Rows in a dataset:
++++++

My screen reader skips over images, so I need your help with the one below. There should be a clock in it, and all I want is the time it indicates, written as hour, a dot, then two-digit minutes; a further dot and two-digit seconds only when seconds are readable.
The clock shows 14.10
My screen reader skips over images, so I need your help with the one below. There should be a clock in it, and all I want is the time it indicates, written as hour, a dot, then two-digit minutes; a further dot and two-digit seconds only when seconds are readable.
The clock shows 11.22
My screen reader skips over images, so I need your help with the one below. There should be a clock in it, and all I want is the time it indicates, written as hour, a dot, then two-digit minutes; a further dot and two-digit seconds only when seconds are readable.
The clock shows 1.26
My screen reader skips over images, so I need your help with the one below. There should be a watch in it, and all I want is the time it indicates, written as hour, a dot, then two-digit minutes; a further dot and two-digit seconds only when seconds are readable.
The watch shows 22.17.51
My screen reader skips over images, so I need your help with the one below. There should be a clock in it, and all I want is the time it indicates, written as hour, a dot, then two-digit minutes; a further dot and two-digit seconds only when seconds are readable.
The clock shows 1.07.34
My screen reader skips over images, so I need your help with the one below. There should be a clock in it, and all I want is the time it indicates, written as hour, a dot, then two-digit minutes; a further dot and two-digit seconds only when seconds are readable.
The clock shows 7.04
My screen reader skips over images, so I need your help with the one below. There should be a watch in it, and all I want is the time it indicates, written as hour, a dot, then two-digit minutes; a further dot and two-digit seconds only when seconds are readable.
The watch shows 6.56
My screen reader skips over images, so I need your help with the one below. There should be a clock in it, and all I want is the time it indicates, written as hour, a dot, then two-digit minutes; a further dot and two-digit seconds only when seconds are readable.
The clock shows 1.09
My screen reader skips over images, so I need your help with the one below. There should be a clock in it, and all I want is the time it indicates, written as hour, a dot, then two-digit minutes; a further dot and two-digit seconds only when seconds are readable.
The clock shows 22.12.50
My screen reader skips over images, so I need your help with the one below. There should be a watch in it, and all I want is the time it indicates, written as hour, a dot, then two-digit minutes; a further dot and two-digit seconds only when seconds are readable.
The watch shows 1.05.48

++++++

Copy every row above word for word, without changing anything.

TASK ANSWER:
My screen reader skips over images, so I need your help with the one below. There should be a clock in it, and all I want is the time it indicates, written as hour, a dot, then two-digit minutes; a further dot and two-digit seconds only when seconds are readable.
The clock shows 14.10
My screen reader skips over images, so I need your help with the one below. There should be a clock in it, and all I want is the time it indicates, written as hour, a dot, then two-digit minutes; a further dot and two-digit seconds only when seconds are readable.
The clock shows 11.22
My screen reader skips over images, so I need your help with the one below. There should be a clock in it, and all I want is the time it indicates, written as hour, a dot, then two-digit minutes; a further dot and two-digit seconds only when seconds are readable.
The clock shows 1.26
My screen reader skips over images, so I need your help with the one below. There should be a watch in it, and all I want is the time it indicates, written as hour, a dot, then two-digit minutes; a further dot and two-digit seconds only when seconds are readable.
The watch shows 22.17.51
My screen reader skips over images, so I need your help with the one below. There should be a clock in it, and all I want is the time it indicates, written as hour, a dot, then two-digit minutes; a further dot and two-digit seconds only when seconds are readable.
The clock shows 1.07.34
My screen reader skips over images, so I need your help with the one below. There should be a clock in it, and all I want is the time it indicates, written as hour, a dot, then two-digit minutes; a further dot and two-digit seconds only when seconds are readable.
The clock shows 7.04
My screen reader skips over images, so I need your help with the one below. There should be a watch in it, and all I want is the time it indicates, written as hour, a dot, then two-digit minutes; a further dot and two-digit seconds only when seconds are readable.
The watch shows 6.56
My screen reader skips over images, so I need your help with the one below. There should be a clock in it, and all I want is the time it indicates, written as hour, a dot, then two-digit minutes; a further dot and two-digit seconds only when seconds are readable.
The clock shows 1.09
My screen reader skips over images, so I need your help with the one below. There should be a clock in it, and all I want is the time it indicates, written as hour, a dot, then two-digit minutes; a further dot and two-digit seconds only when seconds are readable.
The clock shows 22.12.50
My screen reader skips over images, so I need your help with the one below. There should be a watch in it, and all I want is the time it indicates, written as hour, a dot, then two-digit minutes; a further dot and two-digit seconds only when seconds are readable.
The watch shows 1.05.48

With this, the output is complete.